Однажды утром, решив взять быка за рога, он лично отправился к Пишителло в селение на склоне Этны. Давно уже из-за бомбардировок с моря и воздуха на Сицилию не привозили никаких косметических средств, в том числе и краски для волос; поэтому у многих к вызванной недоеданием худобе добавилась совершенно неожиданно обнаружившаяся седина, печальная, как пепел сгоревшей в один миг, словно пучок соломы, юности. Мэру, однако, удалось раздобыть краску в виде клейкого желе, благодаря которой его волосы были черны, как вороново крыло, и блестели, как лакированные; однако краска привлекала к его особе пристальное внимание несметных полчищ насекомых. Еще когда он поднимался по темной лестнице к Пишителло, на него напали мухи, и он вошел в квартиру, точнее сказать, в единственную большую комнату, составлявшую жилище этого семейства, окруженный, как нимбом, жужжащим роем, внутри которого он тщетно махал руками, нанося удары направо и налево. Впрочем, Альдо Пишителло тоже был облеплен мухами и комарами не хуже мэра, однако он и пальцем не шевелил, чтобы прогнать их, наслаждаясь тишиной и покоем, благо Розина и дети ушли к мессе.
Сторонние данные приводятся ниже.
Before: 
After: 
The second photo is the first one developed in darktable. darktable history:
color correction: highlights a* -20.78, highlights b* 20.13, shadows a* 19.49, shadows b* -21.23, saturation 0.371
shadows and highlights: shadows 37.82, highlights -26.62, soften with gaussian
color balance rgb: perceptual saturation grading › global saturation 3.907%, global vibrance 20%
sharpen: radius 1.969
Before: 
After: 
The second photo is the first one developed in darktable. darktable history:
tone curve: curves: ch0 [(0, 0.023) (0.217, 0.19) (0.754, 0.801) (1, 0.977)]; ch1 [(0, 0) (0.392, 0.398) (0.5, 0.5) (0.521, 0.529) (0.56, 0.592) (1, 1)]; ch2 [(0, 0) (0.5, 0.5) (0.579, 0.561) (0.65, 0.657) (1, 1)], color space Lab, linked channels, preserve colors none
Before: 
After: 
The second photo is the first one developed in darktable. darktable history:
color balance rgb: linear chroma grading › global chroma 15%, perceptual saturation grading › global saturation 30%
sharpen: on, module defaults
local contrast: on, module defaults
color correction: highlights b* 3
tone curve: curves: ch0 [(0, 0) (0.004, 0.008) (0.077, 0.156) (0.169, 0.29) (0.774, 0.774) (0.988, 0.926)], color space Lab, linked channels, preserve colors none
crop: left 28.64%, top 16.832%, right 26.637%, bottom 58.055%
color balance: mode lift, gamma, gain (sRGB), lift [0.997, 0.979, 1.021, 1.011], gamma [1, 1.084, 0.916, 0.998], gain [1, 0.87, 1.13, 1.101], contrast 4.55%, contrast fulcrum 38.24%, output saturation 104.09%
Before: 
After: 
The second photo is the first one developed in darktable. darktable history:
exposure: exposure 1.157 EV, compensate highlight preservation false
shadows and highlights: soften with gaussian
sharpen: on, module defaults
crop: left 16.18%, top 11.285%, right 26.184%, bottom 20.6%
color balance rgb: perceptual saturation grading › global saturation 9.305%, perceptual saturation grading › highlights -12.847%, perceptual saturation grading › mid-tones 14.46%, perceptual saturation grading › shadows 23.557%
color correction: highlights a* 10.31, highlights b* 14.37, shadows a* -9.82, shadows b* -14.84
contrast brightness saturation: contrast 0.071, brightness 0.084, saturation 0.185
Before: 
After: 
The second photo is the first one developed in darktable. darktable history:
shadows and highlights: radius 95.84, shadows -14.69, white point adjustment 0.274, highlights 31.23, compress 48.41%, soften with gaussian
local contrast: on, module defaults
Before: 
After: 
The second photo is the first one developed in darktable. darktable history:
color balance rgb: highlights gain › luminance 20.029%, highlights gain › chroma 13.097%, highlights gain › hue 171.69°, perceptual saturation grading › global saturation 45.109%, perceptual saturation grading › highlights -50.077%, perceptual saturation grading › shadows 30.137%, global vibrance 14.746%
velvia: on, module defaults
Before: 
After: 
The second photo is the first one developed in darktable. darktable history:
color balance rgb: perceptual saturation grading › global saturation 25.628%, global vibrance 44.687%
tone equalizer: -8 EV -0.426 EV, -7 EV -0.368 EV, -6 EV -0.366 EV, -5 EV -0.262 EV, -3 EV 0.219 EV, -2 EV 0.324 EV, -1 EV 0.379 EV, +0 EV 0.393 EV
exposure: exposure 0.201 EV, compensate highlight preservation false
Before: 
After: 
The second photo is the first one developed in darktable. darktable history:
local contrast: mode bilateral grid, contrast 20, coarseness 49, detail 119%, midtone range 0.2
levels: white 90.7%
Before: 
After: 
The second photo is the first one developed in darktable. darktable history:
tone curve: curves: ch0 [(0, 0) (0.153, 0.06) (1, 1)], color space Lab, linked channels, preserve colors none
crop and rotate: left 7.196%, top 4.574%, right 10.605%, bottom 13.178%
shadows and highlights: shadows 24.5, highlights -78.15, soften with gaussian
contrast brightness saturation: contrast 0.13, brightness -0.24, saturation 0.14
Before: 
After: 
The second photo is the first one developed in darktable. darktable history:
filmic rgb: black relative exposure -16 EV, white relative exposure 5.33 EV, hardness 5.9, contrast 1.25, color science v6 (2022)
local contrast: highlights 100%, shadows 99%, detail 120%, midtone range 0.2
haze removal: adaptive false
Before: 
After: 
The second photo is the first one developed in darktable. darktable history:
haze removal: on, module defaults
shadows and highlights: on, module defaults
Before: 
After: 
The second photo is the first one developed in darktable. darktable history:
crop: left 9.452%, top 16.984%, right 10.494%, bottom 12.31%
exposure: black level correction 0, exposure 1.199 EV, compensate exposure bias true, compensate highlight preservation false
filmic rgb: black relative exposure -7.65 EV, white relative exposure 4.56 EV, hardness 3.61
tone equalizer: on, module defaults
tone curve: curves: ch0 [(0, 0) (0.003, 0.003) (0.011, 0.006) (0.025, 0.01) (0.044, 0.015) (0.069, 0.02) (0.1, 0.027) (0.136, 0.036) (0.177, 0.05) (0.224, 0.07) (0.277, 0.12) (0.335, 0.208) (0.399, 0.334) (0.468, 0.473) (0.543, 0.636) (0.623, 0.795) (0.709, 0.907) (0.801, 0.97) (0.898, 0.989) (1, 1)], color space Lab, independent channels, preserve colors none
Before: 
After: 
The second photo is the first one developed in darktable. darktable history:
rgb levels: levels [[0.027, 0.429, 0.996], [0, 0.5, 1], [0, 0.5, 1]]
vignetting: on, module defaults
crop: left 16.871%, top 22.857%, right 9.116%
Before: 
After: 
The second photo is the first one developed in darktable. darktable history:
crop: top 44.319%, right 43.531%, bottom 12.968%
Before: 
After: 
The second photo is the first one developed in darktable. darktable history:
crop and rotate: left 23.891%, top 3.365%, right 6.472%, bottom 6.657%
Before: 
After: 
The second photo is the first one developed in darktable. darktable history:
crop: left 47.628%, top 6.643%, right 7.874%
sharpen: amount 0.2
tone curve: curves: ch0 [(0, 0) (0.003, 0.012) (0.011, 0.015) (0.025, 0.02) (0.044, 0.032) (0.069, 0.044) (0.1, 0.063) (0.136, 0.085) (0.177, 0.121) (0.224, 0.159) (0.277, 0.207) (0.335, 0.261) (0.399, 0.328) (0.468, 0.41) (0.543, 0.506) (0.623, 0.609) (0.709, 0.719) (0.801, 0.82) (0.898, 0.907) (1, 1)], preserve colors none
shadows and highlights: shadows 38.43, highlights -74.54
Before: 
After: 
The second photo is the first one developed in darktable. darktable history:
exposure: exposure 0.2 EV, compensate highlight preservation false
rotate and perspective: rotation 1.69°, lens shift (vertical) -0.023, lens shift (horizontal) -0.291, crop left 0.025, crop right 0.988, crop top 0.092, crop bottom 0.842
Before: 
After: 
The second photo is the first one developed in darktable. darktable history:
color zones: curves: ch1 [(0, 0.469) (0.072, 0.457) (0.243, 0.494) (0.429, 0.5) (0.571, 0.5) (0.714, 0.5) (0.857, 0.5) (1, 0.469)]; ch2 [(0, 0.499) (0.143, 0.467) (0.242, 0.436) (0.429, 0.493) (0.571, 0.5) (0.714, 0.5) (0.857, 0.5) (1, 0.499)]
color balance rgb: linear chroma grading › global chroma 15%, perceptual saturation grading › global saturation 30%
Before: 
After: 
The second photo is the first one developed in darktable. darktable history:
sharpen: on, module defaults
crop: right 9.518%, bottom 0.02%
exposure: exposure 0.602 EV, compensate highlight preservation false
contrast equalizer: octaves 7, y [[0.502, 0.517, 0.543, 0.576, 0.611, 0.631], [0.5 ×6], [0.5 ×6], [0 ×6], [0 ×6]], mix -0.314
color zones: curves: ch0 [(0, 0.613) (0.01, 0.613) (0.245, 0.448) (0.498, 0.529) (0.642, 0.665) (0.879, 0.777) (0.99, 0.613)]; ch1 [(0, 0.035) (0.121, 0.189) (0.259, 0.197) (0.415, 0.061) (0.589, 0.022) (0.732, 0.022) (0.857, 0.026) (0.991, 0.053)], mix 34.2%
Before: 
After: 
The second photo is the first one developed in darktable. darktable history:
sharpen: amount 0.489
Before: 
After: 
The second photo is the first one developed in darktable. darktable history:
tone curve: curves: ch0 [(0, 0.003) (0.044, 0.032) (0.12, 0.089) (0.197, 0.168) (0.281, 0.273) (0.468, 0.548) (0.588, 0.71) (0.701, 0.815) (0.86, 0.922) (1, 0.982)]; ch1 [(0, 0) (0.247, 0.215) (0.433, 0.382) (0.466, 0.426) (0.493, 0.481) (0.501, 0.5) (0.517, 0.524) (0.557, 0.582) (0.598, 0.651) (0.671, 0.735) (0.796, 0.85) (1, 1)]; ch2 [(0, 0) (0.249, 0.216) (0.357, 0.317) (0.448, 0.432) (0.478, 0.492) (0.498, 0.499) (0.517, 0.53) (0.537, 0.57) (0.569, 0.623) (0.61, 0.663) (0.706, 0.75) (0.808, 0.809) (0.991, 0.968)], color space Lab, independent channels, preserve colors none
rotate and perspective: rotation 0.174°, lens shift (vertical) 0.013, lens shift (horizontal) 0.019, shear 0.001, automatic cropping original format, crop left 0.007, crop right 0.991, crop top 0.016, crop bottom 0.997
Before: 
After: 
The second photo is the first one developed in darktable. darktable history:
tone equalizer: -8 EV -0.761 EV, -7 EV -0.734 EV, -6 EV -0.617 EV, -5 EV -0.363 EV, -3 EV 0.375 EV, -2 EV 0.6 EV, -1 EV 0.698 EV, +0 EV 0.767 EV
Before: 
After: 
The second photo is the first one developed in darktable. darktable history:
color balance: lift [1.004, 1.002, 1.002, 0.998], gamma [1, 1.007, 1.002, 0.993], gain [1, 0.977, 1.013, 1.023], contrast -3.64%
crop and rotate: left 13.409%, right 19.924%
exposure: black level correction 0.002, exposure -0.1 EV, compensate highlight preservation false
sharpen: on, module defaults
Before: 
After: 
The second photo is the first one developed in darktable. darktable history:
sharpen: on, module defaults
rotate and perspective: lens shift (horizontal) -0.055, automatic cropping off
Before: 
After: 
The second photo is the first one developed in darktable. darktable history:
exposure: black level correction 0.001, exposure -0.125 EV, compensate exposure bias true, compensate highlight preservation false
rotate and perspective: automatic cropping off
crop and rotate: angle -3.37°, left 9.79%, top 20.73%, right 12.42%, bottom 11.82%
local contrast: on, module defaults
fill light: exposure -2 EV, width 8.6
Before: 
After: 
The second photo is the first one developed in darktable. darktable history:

Разговор между мэром и Альдо Пишителло сперва не клеился и шел весьма вяло, но потом оживился; мы хотим сказать, что поначалу Пишителло молчал, а мэр с большими паузами произносил одно-два слова, зато потом Пишителло молчал, а мэр извергал слова целыми потоками:

– Я не мог поступить иначе! Я должен провести, и притом самым строгим образом, чистку аппарата! Я хорошо знаю, каков был ваш образ мыслей. Но ведь нельзя отрицать тот факт, что вы сквадрист! Да, черт возьми, сквадрист!.. Я мог бы простить даже насилие, если потом человек раскаялся… Но ведь насилие порождает насилие. И как убедить других, чтобы они тоже простили?.. Я обязан вас уволить! Я не могу этого не сделать!

Здесь мэр, приостановившись, взглянул на Пишителло, от которого, вероятно, ожидал услышать в ответ какие-нибудь упреки. Но лицо Пишителло было бескровным, безучастным и даже незрячим, – веки его были наполовину опущены, и в оставшейся открытой щелке блестел лишь краешек зрачка, причем он был такой же белый, каким бывает белок глаза; все это вместе, больше чем когда-либо, создавало впечатление, что мраморно-белое неподвижное лицо Пишителло действительно высечено из мрамора. Поселившиеся на нем насекомые, чистившие крылышки или преспокойно справлявшие другие свои дела, усиливали по контрасту это впечатление мраморной белизны, и отбрасываемые ими маленькие тени казались скорее не тенями, а их отражениями в блестящей поверхности, по которой они ползали.

Мэр даже несколько испугался этой скульптурной неподвижности, и когда Пишителло, наконец, произнес:

– Да-да, конечно… Как же иначе? – он испустил вздох облегчения и, более того, счел, что наступил момент откланяться, прежде чем Пишителло вновь уйдет в свое непроницаемое молчание. И он с ним попрощался, ласково похлопав его по плечу, потом обняв и, наконец, даже поцеловав в ледяной лоб.

На обратном пути, в машине, мэр ощущал некоторое смущение и растерянность, но, с другой стороны, и удовлетворение: ведь справедливая, суровая, если хотите, даже жестокая мера, что он сейчас осуществил, слава богу, была направлена не против обычного, живого человека, а против существа, всего лишь чуточку более одушевленного, чем тот стул, который это существо изо дня в день занимало в течение сорока лет службы в муниципалитете. Что же касается его семьи, то, вероятно, надо будет потом изучить возможность оказать какую-то помощь синьоре Розине, – ведь она всегда была доброй женщиной.